École : Instruire et éduquer

22/11/2023

Patrick AULNAS

Définir le contenu des programmes d’enseignement n’est pas simple. Il faut choisir et donc éliminer. Les priorités sont variables selon les milieux sociaux, les croyances idéologiques ou religieuses, les engagements politiques. Mais le choix fondamental reste toujours le même. Dans une démocratie, l’école doit-elle instruire ou éduquer ? En réalité, il faut nécessairement répondre : les deux, mon général. Tout est une question de nuances dans ce domaine.

 

Pas d’instruction sans éducation

Que l’on se situe au cours préparatoire ou à l’université, tout contenu d’enseignement comporte un aspect éducatif. Apprendre à lire ou à compter, c’est s’astreindre à des exercices répétitifs. Un enfant libre de ses choix abandonnerait vite. La discipline du groupe classe et la pression institutionnelle du système d’enseignement produisent un effet éducatif.
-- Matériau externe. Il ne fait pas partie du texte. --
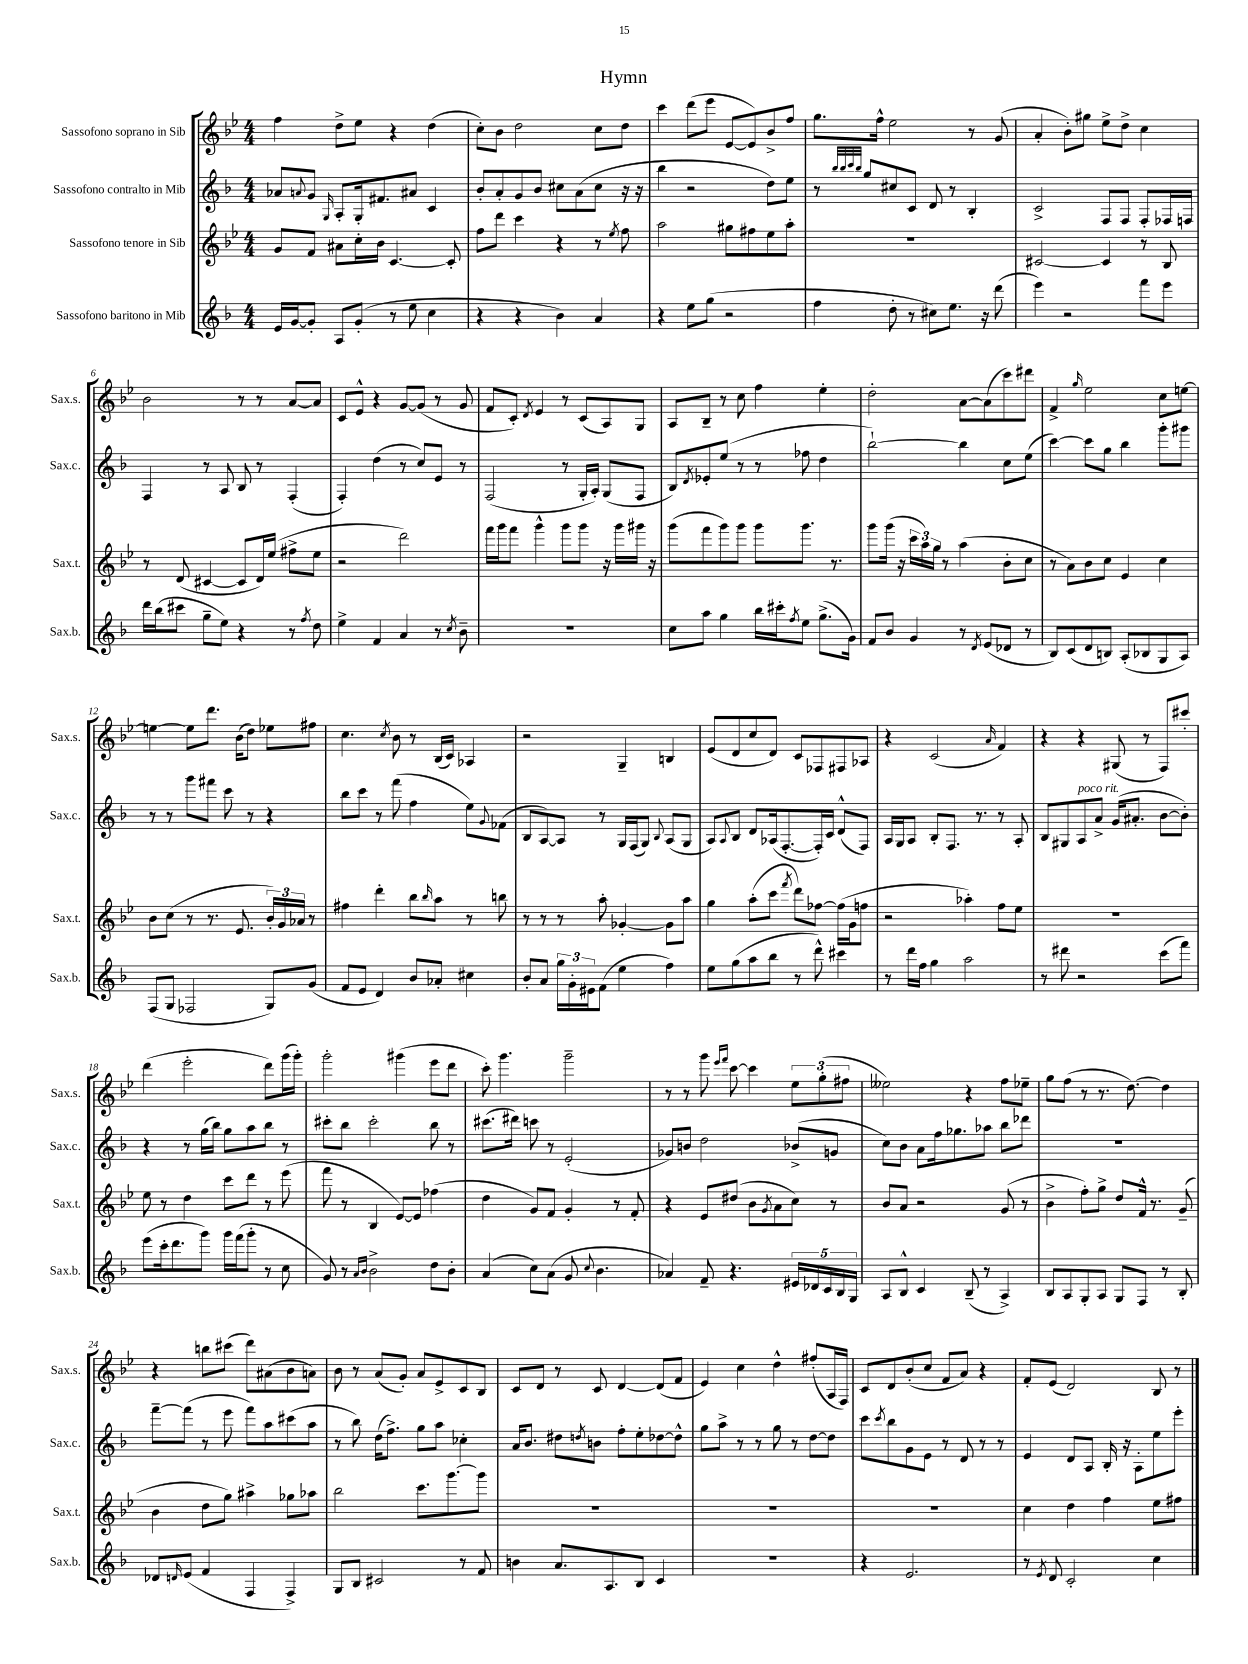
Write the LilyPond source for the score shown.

La nécessité unanimement reconnue de savoir lire et compter dans les sociétés du 21e siècle fait naître une adhésion de l’enfant, qui n’est pas naturelle, mais éducative.

Enseigner la philosophie, c’est davantage éduquer qu’instruire. Mais l’économie, le droit et tutti quanti ne peuvent s’enseigner sans la dimension éducative. Supposons, en droit, un revirement de jurisprudence important. En le commentant, faut-il s’arrêter à l’aspect purement juridique ou envisager également les implications sociales, politiques, philosophiques ? La réponse va de soi : il faut élargir la thématique car le droit n’est pas une simple technique mais comporte des choix sous-jacents.

 

Et la liberté éducative ?

La liberté éducative des parents n’est pas totale, puisque la société et sa structure politique, l’État, définissent les programmes d’enseignement. Mais l’extension indéfinie du domaine des programmes officiels et surtout les choix idéologiques qu’ils comportent peuvent aboutir à une élimination de facto de la liberté éducative.
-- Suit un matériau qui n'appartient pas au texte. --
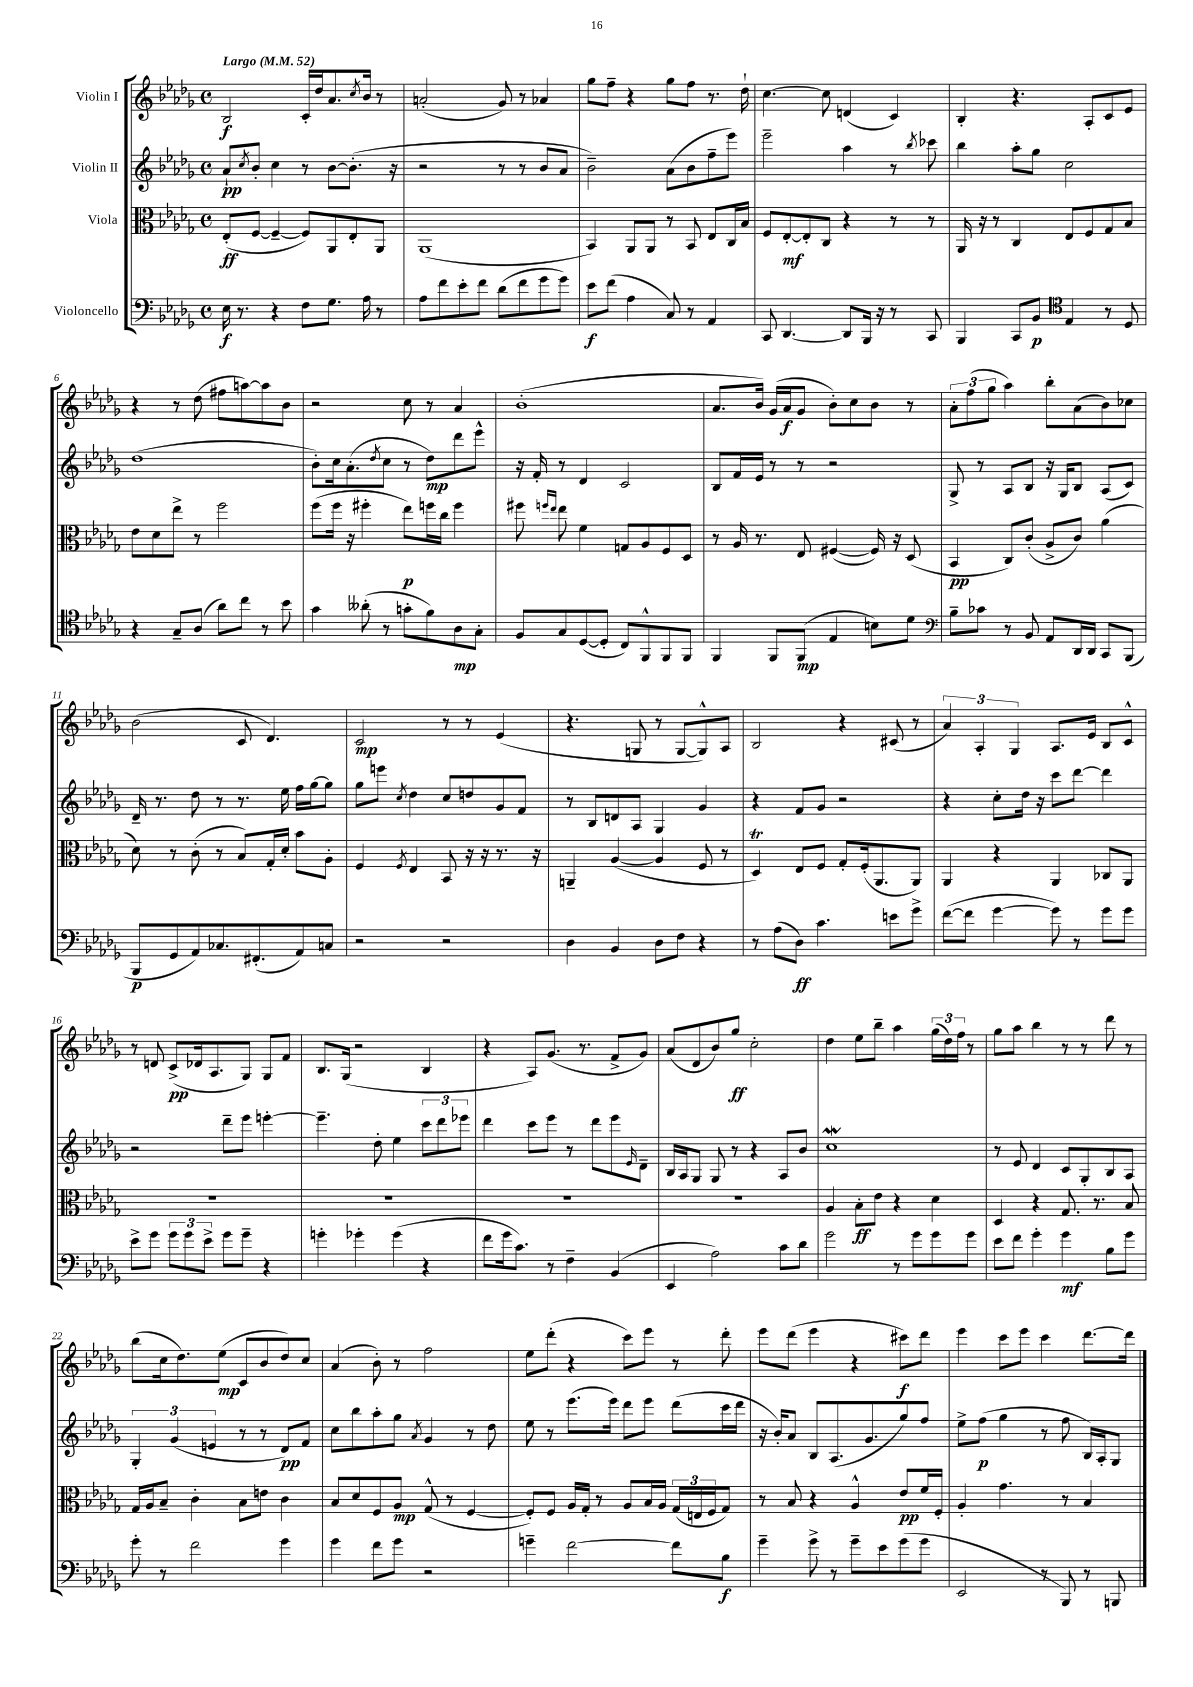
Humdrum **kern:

**kern	**kern	**kern	**kern
*staff4	*staff3	*staff2	*staff1
*clefF4	*clefC3	*clefG2	*clefG2
*k[b-e-a-d-g-]	*k[b-e-a-d-g-]	*k[b-e-a-d-g-]	*k[b-e-a-d-g-]
*M4/4	*M4/4	*M4/4	*M4/4
*met(c)	*met(c)	*met(c)	*met(c)
*MM52	*MM52	*MM52	*MM52
16E-\	(8E-'/L	8a-`/L	2B-/
8.r	.	.	.
.	.	8qcc/	.
.	[8F/J	8b-'/J	.
4r	4F~/_	4cc\	.
8F\L	8F/]L)	8r	16c'/LL
.	.	.	16dd-/J
8.G-\J	8AA-/	[8b-\L	8.a-/
.	8E-'/	(8.b-'\]J	.
.	.	.	8qcc/
16A-\	.	.	16b-/Jk
8r	8AA-/J	.	8r
.	.	16r	.
=	=	=	=
8A-\L	(1AA-	2r	(2a'/
8f\	.	.	.
8e-'\	.	.	.
8f\J	.	.	.
(8d-\L	.	8r	8g-/)
8f\	.	8r	8r
8g-\	.	8b-/L	4a-/
8g-\J)	.	8a-/J	.
=	=	=	=
8e-\L	4BB-/)	2b-~\)	8gg-\L
(8f\J	.	.	8ff~\J
4A-\	8AA-/L	.	4r
.	8AA-/J	.	.
8C/)	8r	(8a-\L	8gg-\L
8r	8BB-/	8b-\	8ff\J
4AA-/	8E-/L	8ff~\	8.r
.	16C/L	8eee-\J)	.
.	16B-/JJ	.	16dd-`\
=	=	=	=
8CC/	8F/L	2eee-~\	[4.cc\
[4.DD-/	[8E-'/	.	.
.	8E-'/]	.	.
.	8C/J	.	8cc\]
8DD-/]L	4r	4aa-\	(4d/
16BBB-/Jk	.	.	.
16r	.	.	.
8r	8r	8r	4c/)
.	.	8qbb-/	.
8CC/	8r	8ccc-\	.
=	=	=	=
4BBB-/	16AA-/	4bb-\	4B-'/
.	16r	.	.
.	8r	.	.
8CC/L	4C/	8aa-'\L	4.r
8BB-/J	.	8gg-\J	.
*clefC4	*	*	*
4E-/	8E-/L	2cc\	.
.	8F/	.	8A-'/L
8r	8G-/	.	8c/
8D-/	8B-/J	.	8e-/J
=	=	=	=
4r	8e-\L	(1dd-	4r
.	8d-\	.	.
8G-~/L	8ee-^\J	.	8r
(8A-/J	8r	.	(8dd-\
8a-\L)	2ff\	.	8ff#\L
8cc\J	.	.	[8aa\)
8r	.	.	8aa\]
8b-\	.	.	8b-\J
=	=	=	=
4g-\	(8ff\L	8b-'\L)	2r
.	16ff\Jk	16cc\k	.
.	16r	(8.a-'\	.
(8a--'\	4ff#'\	.	.
.	.	8qdd-/	.
8r	.	8cc\J	.
8g'\L	8ee-\L)	8r	8cc\
8f\)	16ff\L	8dd-\L)	8r
.	16cc\JJ	.	.
8A-\	4ff\	8ddd-\	4a-/
8G-'\J	.	8eee-^^\J	.
=	=	=	=
8F/L	8ff#\	16r	(1b-'
.	.	16f'/	.
.	16qqff/LL	.	.
.	16qqee-/JJ	.	.
8G-/	8ee-\	8r	.
([8D-/	4f\	4d-/	.
8D-'/]J	.	.	.
8C/L)	8G/L	2c/	.
8FF^^/	8A-/	.	.
8FF/	8F/	.	.
8FF/J	8D-/J	.	.
=	=	=	=
4FF/	8r	8B-/L	8.a-/L
.	16A-/	16f/L	.
.	8.r	16e-/JJ	16b-/Jk)
8FF/L	.	8r	(16g-/LL
.	.	.	16a-/J
(8FF/J	8E-/	8r	8g-/J
4E-/	([4F#/	2r	8b-'\L)
.	.	.	8cc\
8B\L)	16F#/])	.	8b-\J
.	16r	.	.
8d-\J	(8D-/	.	8r
=	=	=	=
*clefF4	*	*	*
8B-~\L	4BB-/	8G-^/	12a-'\L
.	.	.	(12ff\
8c-\J	.	8r	.
.	.	.	12gg-\J
8r	8C/L)	8A-/L	4aa-\)
8BB-/	(8c'/J	8B-/J	.
8AA-/L	8A-^/L	16r	8bb-'\L
.	.	16G-/LK	.
16DD-/L	8c/J)	8B-/J	(8a-\
16DD-/JJ	.	.	.
8CC/L	(4a-\	(8A-/L	8b-\)
(8BBB-/J	.	8c/J)	8cc-\J
=	=	=	=
8BBB-/L	8d-\)	16d-~/	(2b-\
.	.	8.r	.
8GG-/	8r	.	.
8AA-/)	(8c'\	8dd-\	.
8.C-/	8r	8r	.
.	8B-/L)	8.r	8c/
(8.FF#'/	.	.	.
.	16G-'/L	.	4.d-/)
.	16d-'/JJ	16ee-\	.
8AA-/)	8b-\L	16ff\LL	.
.	.	[16gg-\J	.
8C/J	8A-'\J	8gg-\]J	.
=	=	=	=
2r	4F/	8gg-\L	2c/
.	.	8eee\J	.
.	8qF/	8qcc/	.
.	4E-/	4dd-\	.
2r	8BB-/	8cc/L	8r
.	16r	8dd/	8r
.	16r	.	.
.	8.r	8g-/	(4e-/
.	.	8f/J	.
.	16r	.	.
=	=	=	=
4D-\	4AA~/	8r	4.r
.	.	8B-/L	.
4BB-/	([4A-/	8d/	.
.	.	8A-/J	8G/
8D-\L	4A-/]	4G-/	8r
8F\J	.	.	[8G/L
4r	8F/	4g-/	8G^^/])
.	8r	.	8A-/J
=	=	=	=
8r	4D-/)	4r	2B-/
(8A-\L	.	.	.
8D-\J)	8E-/L	8f/L	.
4.c\	8F/J	8g-/J	.
.	8G-'/L	2r	4r
.	(16F'/k	.	.
.	8.AA-/	.	.
8e\L	.	.	(8c#/
8g-^\J	8AA-/J)	.	8r
=	=	=	=
([8f\L	4AA-/	4r	6a-/)
8f\]J	.	.	.
.	.	.	6A-'/
[4g-\	4r	8cc'\L	.
.	.	.	6G-/
.	.	16dd-\Jk	.
.	.	16r	.
8g-\])	4AA-/	8ccc\L	8.A-/L
8r	.	[8ddd-\J	.
.	.	.	16e-/Jk
8g-\L	8C-/L	4ddd-\]	8B-/L
8g-\J	8AA-/J	.	8c^^/J
=	=	=	=
8e-^\L	1r	2r	8r
8g-\J	.	.	8d/
12g-\L	.	.	(8c^/L
12g-\	.	.	.
.	.	.	16d-/k
12e-^\J	.	.	.
.	.	.	8.A-/
8g-\L	.	8ddd-~\L	.
8g-~\J	.	8eee-\J	8G-/J)
4r	.	[4eee'\	8G-/L
.	.	.	8f/J
=	=	=	=
4g'\	1r	4.eee~\]	8.B-/L
.	.	.	(16G-/Jk
4g-'\	.	.	2r
.	.	8dd-'\	.
(4g-\	.	4ee-\	.
4r	.	12ccc\L	4B-/
.	.	12ddd-\	.
.	.	12eee-\J	.
=	=	=	=
8f\L	1r	4ddd-\	4r
16g-\k	.	.	.
8.c\J)	.	.	.
.	.	8ccc\L	8A-/L)
8r	.	8eee-\J	(8.g-/J
4F~\	.	8r	.
.	.	.	8.r
.	.	8ddd-\L	.
(4BB-/	.	8eee-\	8f^/L
.	.	16qqe-/	.
.	.	8d-~\J	8g-/J)
=	=	=	=
4EE-/	1r	16B-/LL	(8a-/L
.	.	16A-/J	.
.	.	8G-/J	8d-/
2A-\)	.	8G-/	8b-/)
.	.	8r	8gg-/J
.	.	4r	2cc'\
8c\L	.	8A-/L	.
8d-\J	.	8b-/J	.
=	=	=	=
2g-\	4A-/	1cc	4dd-\
.	8B-'\L	.	8ee-\L
.	8e-\J	.	8bb-~\J
8r	4r	.	4aa-\
8g-\L	.	.	.
8g-\	4d-\	.	(24gg-\LL
.	.	.	24dd-\)
.	.	.	24ff\JJ
8g-\J	.	.	8r
=	=	=	=
8e-\L	4D-/	8r	8gg-\L
8f\J	.	8e-/	8aa-\J
4g-'\	4r	4d-/	4bb-\
4g-\	8.G-/	8c/L	8r
.	.	8G-'/	8r
.	8.r	.	.
8B-\L	.	8B-/	8ddd-\
8g-\J	8B-/	8A-/J	8r
=	=	=	=
8g-'\	16G-/LL	6G-'/	(8bb-\L
.	16A-/J	.	.
8r	8B-~/J	.	16cc\k
.	.	(6g-/	.
.	.	.	8.dd-\)
2f\	4c'\	.	.
.	.	6e/	.
.	.	.	(8ee-\J
.	8B-\L	8r	8c/L
.	8e\J	8r	8b-/
4g-\	4c\	8d-/L)	8dd-/)
.	.	8f/J	8cc/J
=	=	=	=
4g-\	8B-/L	8cc\L	(4a-/
.	8d-/	8bb-\	.
8f\L	8F/	8aa-'\	8b-'\)
8g-\J	8A-/J	8gg-\J	8r
.	.	8qa-/	.
2r	(8G-^^/	4g-/	2ff\
.	8r	.	.
.	[4F/	8r	.
.	.	8dd-\	.
=	=	=	=
4g~\	8F'/]L)	8ee-\	8ee-\L
.	8F/J	8r	(8ddd-'\J
[2f\	16A-/LL	(8.eee-\L	4r
.	16G-'/JJ	.	.
.	8r	.	.
.	.	16eee-\Jk)	.
.	8A-/L	8ddd-\L	8ccc\L)
.	16B-/L	8eee-\J	8eee-\J
.	16A-/JJ	.	.
8f\]L	(24G-/LL	(8ddd-\L	8r
.	24E/	.	.
.	24F/J	.	.
8B-\J	8G-/J)	16ccc\L	8ddd-'\
.	.	16ddd-\JJ	.
=	=	=	=
4g-~\	8r	16r	8eee-\L
.	.	16b-'/LK)	.
.	8B-/	8a-/J	(8ddd-\J
8g-^\	4r	8B-/L	4eee-\
8r	.	(8.A-/	.
8g-~\L	4A-^^/	.	4r
.	.	8.g-/	.
8e-\	.	.	.
(8g-\	8e-/L	8gg-/)	8ccc#\L)
8g-\J	16f/L	8ff/J	8ddd-\J
.	16F'/JJ	.	.
=	=	=	=
2EE-/	4A-'/	8ee-^\L	4eee-\
.	.	(8ff\J	.
.	4.g-\	4gg-\	8ccc\L
.	.	.	8eee-\J
8r	.	8r	4ccc\
8BBB-/)	8r	8ff\	.
8r	4B-/	16B-/LL)	[8.ddd-\L
.	.	16A-'/J	.
8BBB/	.	8G-/J	.
.	.	.	16ddd-\]Jk
==	==	==	==
*-	*-	*-	*-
Un seul exemple suffira. Un collectif d'associations a publié récemment en France un livre blanc pour « rendre effective » l'éducation à la sexualité « tout au long de la scolarité ». Des contenus précis sont suggérés : « l’histoire des acquis féministes, les avancées scientifiques révélées par des femmes, la littérature des femmes et personnes LGBTQIA+ ».

Une telle proposition comporte à l’évidence une orientation idéologique concernant le féminisme et le concept de genre. Il est clair qu’il n’appartient pas à l’État de faire des choix sur des sujets aussi controversés que le féminisme radical ou l’influence respective du genre, déterminé sociologiquement, et du sexe, déterminé biologiquement. On rappellera une évidence souvent oubliée : la détermination génétique du sexe, à laquelle Homo sapiens ne peut échapper. Les mâles possèdent un chromosome sexuel X et un chromosome Y, alors que les femelles possèdent deux chromosomes X. La société peut certes influer sur les comportements masculins et féminins, mais aucun traitement hormonal, aucune opération chirurgicale ne modifiera le génome. Il faut donc apprendre aux enfants que nous sommes soit homme, soit femme.

 

L’éducation idéologique, rêve éternel

L’exemple précédent est intéressant car il permet de comprendre que l’instruction doit précéder toute réflexion éducative. Il faut d’abord enseigner la réalité biologique et ensuite, mais seulement ensuite, réfléchir au concept sociologique de genre. Négliger la biologie ou même nier son importance fondamentale revient à idéologiser l’enseignement. L’éducation devient alors ce qu’elle était dans l’URSS d’antan et ce qu’elle est encore dans la Chine, l’Iran ou l’Arabie saoudite actuelles.

La frontière entre le patrimoine cognitif que l’humanité se transmet de génération en génération et les divagations idéologiques ou religieuses d’une époque est assez facile à tracer. Pour toute personne ayant conservé la largeur d’esprit nécessaire pour prétendre enseigner, aucune difficulté n’existe dans ce domaine. Mais certains de nos leaders associatifs et certains de nos politiciens se complaisent dans la surenchère idéologique, sans doute pour exister médiatiquement.

Les constructions idéologiques, de Platon à Marx, ont toujours suscité le prosélytisme éducatif. Ne leur accordons que notre sereine indifférence.